Benevento made no concrete promises as to when Anaconda’s schools’ interiors would get tested. EPA had been putting off the sampling until next spring because Coleman thought EPA would learn more from what students track in from mud and dirt with their shoes.
But Everett is concerned with attics and air ducts.
Anaconda superintendent Gerry Nolan said, “We’ll work with anybody to get that (testing) done this year.”
The county also wants to see EPA develop a ten-year cleanup plan. With only 15 residential attics cleaned of lead and arsenic in the 34 years of Superfund, Everett repeatedly said "this is not acceptable."

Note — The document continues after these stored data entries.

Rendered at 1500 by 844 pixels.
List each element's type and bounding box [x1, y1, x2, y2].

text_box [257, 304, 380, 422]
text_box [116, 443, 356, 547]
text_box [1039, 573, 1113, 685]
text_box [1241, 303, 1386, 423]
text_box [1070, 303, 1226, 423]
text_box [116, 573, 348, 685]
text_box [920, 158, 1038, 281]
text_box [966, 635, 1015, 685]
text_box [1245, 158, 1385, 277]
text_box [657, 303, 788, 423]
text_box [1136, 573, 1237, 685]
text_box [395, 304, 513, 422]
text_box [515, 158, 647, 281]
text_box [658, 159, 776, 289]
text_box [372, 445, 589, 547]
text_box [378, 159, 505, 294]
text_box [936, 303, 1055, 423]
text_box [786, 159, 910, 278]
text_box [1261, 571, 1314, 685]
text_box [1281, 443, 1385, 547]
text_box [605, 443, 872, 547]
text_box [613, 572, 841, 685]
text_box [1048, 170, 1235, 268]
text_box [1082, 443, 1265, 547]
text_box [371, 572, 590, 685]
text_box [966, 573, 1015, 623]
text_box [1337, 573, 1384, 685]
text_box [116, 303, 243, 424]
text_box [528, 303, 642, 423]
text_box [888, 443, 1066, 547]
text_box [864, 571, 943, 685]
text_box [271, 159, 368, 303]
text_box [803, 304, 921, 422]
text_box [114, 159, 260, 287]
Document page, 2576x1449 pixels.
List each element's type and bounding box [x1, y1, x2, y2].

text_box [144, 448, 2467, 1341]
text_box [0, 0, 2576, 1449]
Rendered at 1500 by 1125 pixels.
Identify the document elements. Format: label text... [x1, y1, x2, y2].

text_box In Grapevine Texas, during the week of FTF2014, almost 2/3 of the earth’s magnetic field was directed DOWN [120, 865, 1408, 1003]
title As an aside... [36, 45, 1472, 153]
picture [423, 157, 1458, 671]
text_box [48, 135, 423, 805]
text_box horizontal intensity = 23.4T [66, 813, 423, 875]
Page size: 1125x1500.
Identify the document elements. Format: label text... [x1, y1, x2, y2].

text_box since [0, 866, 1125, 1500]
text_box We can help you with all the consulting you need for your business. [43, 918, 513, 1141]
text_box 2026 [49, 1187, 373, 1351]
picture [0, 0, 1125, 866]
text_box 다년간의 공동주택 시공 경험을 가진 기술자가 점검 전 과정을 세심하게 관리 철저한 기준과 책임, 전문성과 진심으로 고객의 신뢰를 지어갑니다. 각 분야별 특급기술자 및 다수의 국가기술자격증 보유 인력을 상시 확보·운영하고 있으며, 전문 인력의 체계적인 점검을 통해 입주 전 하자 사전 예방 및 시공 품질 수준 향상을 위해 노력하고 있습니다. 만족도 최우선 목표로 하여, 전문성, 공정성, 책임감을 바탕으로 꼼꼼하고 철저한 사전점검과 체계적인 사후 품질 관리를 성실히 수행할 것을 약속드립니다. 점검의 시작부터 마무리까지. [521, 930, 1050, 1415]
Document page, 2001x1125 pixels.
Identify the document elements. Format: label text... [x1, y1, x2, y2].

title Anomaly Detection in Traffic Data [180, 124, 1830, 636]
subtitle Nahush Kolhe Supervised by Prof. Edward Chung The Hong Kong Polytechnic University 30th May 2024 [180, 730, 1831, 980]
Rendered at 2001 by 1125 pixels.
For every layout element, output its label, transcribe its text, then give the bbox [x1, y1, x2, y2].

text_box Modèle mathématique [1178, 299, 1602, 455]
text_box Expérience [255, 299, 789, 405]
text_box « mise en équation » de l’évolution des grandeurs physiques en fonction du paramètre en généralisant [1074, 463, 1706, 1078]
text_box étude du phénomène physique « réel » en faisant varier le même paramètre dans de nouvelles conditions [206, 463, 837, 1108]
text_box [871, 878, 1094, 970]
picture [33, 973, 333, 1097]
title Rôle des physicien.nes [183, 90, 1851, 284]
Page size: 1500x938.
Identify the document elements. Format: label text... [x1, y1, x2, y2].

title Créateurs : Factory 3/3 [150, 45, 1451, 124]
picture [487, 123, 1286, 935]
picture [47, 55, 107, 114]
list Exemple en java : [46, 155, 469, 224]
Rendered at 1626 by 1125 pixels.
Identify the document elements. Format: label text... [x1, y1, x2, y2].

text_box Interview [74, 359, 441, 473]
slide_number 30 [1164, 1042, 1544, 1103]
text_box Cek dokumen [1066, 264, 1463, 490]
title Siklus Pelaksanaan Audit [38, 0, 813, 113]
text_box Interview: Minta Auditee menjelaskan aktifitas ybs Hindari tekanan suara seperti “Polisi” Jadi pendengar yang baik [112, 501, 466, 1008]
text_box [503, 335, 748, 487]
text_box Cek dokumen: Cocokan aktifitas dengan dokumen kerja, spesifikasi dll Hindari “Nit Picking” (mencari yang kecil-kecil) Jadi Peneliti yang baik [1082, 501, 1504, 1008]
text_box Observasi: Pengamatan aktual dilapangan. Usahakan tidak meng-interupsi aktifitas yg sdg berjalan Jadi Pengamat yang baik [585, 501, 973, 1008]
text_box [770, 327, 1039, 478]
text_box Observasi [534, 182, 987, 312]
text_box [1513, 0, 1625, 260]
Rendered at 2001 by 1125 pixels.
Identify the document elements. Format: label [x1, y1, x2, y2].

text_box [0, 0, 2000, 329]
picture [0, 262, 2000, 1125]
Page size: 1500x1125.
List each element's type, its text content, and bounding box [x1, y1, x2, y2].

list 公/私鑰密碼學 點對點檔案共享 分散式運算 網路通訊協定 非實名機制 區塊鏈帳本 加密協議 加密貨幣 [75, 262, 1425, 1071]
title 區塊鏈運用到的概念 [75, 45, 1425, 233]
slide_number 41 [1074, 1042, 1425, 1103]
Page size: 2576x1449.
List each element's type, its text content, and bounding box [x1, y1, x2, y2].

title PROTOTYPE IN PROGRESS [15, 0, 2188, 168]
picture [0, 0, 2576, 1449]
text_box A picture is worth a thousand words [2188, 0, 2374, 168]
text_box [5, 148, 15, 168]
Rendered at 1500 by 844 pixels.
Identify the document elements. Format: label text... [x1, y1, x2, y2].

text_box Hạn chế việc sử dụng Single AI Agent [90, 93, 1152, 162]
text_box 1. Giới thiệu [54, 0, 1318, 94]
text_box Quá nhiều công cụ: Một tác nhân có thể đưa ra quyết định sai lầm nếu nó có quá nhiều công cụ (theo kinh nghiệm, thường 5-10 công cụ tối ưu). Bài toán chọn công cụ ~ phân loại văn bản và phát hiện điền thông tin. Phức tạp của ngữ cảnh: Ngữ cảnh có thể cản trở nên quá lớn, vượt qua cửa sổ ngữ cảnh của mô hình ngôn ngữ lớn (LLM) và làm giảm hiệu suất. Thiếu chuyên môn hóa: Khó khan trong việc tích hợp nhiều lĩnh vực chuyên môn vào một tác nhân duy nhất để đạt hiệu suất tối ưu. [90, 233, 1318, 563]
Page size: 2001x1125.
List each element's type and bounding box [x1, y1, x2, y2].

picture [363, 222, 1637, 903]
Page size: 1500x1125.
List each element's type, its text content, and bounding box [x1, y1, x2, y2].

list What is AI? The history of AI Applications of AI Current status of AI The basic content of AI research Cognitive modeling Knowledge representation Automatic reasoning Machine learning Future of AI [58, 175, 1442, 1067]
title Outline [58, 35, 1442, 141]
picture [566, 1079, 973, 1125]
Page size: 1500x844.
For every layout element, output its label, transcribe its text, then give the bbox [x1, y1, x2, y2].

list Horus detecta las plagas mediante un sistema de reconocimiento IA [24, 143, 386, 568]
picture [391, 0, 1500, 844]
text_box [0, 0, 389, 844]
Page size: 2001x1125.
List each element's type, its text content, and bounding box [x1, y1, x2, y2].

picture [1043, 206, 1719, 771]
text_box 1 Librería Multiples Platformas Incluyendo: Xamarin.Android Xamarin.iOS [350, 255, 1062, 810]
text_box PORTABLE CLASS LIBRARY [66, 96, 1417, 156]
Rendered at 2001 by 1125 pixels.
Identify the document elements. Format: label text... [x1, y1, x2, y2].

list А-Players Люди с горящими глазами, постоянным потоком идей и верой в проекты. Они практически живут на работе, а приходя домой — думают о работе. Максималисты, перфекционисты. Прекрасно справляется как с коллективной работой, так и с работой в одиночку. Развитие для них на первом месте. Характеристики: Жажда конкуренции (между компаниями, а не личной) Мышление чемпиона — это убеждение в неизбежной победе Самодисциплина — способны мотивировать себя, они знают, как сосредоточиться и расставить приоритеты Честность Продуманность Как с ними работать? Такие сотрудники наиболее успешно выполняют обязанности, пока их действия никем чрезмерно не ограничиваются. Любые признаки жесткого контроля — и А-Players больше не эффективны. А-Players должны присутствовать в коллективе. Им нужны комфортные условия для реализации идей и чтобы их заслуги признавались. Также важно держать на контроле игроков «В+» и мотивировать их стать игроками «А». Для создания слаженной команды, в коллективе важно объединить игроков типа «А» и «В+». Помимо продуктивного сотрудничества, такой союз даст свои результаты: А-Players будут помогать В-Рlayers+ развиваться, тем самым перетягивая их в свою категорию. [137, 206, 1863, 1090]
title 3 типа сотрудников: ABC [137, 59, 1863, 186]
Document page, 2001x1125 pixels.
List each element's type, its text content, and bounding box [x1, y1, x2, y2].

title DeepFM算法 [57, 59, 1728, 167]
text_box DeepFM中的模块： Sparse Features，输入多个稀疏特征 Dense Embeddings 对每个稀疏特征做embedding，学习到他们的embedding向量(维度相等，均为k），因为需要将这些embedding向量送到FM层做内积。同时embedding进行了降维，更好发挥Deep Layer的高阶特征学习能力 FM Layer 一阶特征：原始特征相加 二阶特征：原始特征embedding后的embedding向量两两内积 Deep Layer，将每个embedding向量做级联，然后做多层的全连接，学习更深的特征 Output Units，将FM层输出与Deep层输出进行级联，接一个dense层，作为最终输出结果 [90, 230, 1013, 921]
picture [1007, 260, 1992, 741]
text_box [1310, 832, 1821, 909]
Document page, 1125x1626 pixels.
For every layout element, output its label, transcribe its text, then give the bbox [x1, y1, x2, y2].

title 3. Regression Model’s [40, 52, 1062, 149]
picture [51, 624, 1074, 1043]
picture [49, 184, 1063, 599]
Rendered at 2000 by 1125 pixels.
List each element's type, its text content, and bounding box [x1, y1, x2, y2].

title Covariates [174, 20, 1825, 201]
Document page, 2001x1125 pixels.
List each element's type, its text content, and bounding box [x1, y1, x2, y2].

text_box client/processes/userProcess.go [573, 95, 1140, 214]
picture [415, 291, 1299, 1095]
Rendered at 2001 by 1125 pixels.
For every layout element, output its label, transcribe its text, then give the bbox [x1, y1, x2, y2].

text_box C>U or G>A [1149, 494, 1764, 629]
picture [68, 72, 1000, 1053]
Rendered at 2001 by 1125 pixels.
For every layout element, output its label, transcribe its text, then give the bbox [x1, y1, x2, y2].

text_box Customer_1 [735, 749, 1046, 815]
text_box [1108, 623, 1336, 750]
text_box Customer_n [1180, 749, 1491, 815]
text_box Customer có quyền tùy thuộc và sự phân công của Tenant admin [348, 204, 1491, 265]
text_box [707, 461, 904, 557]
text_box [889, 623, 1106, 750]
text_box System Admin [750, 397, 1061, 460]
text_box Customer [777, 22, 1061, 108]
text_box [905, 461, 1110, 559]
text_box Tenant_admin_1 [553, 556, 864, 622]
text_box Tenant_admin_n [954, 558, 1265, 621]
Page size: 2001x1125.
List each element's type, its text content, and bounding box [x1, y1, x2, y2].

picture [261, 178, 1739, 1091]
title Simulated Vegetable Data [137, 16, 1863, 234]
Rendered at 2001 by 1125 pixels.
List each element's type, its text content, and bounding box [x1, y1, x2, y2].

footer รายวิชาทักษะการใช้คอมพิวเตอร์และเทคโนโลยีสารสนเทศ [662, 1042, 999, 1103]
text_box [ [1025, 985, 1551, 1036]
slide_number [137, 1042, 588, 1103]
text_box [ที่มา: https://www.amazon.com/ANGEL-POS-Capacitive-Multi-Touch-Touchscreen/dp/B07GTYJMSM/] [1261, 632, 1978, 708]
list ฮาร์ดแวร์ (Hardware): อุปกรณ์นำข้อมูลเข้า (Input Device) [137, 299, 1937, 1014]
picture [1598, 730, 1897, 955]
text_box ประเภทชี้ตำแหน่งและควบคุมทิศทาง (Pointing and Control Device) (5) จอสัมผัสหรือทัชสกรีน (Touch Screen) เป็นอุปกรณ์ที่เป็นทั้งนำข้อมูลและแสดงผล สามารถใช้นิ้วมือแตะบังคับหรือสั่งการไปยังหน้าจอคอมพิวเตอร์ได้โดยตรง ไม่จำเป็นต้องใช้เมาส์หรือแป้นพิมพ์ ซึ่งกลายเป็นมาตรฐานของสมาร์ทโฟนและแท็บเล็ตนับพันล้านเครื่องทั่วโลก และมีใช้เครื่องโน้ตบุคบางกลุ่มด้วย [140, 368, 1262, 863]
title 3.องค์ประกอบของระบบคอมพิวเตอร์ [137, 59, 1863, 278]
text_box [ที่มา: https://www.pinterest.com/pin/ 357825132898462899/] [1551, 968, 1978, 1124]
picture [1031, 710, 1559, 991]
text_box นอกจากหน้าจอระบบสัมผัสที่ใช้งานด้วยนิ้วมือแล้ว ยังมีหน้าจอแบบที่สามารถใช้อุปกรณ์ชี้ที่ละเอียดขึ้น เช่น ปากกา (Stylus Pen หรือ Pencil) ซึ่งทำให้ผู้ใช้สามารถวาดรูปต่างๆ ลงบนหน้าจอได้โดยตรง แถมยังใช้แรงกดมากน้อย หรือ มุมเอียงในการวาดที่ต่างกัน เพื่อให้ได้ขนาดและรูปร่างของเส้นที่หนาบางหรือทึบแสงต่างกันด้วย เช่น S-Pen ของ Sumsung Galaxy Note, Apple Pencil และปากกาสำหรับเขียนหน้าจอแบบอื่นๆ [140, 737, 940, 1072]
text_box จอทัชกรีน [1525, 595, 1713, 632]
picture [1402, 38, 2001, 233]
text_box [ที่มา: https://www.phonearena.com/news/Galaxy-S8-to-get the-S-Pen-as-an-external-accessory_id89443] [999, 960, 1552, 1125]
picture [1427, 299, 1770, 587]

McNeece also said he would like responsible party Atlantic Richfield Company to pay for a senior living facility to be built in Anaconda. The county also wants to be able to remove "dirty dirt" to a waste repository when digging up contaminated dirt for utility work. Currently, the county has to put the "dirty dirt" back into the ground.
County officials also discussed the difficulty of sewer and water lines in the county. Everett said the county can't put in a septic system in a waste management area. That affects development.
"It really limits what we can do. It's a burden on the city to run sewer to long distances," Everett said.
County officials also told stories of developers who have taken a look at Anaconda and left because of fears of Superfund liability and all the unknowns. McNeece said 30 percent of his hospital staff, who are paid good wages, live in Butte-Silver Bow County because of a lack of good housing stock in Anaconda.
Benevento told The Standard he probably wouldn't get back to visit Anaconda with answers to the many questions raised at Wednesday's meeting before next spring or summer. He also stressed to the community members that EPA has to act under Superfund laws and he may not be able to give Anaconda everything it wants. But, he said, he came to Anaconda to help.
Everett took Benevento on a tour of Anaconda after the meeting. He showed Benevento east Anaconda, where the worst of the contamination lies, but also the east yards, where development has been stymied due to various legal decisions made years ago and the “waste in place” solution, making it hard for Anaconda to grow economically.
“All I’m asking for is a level playing field,” Everett said.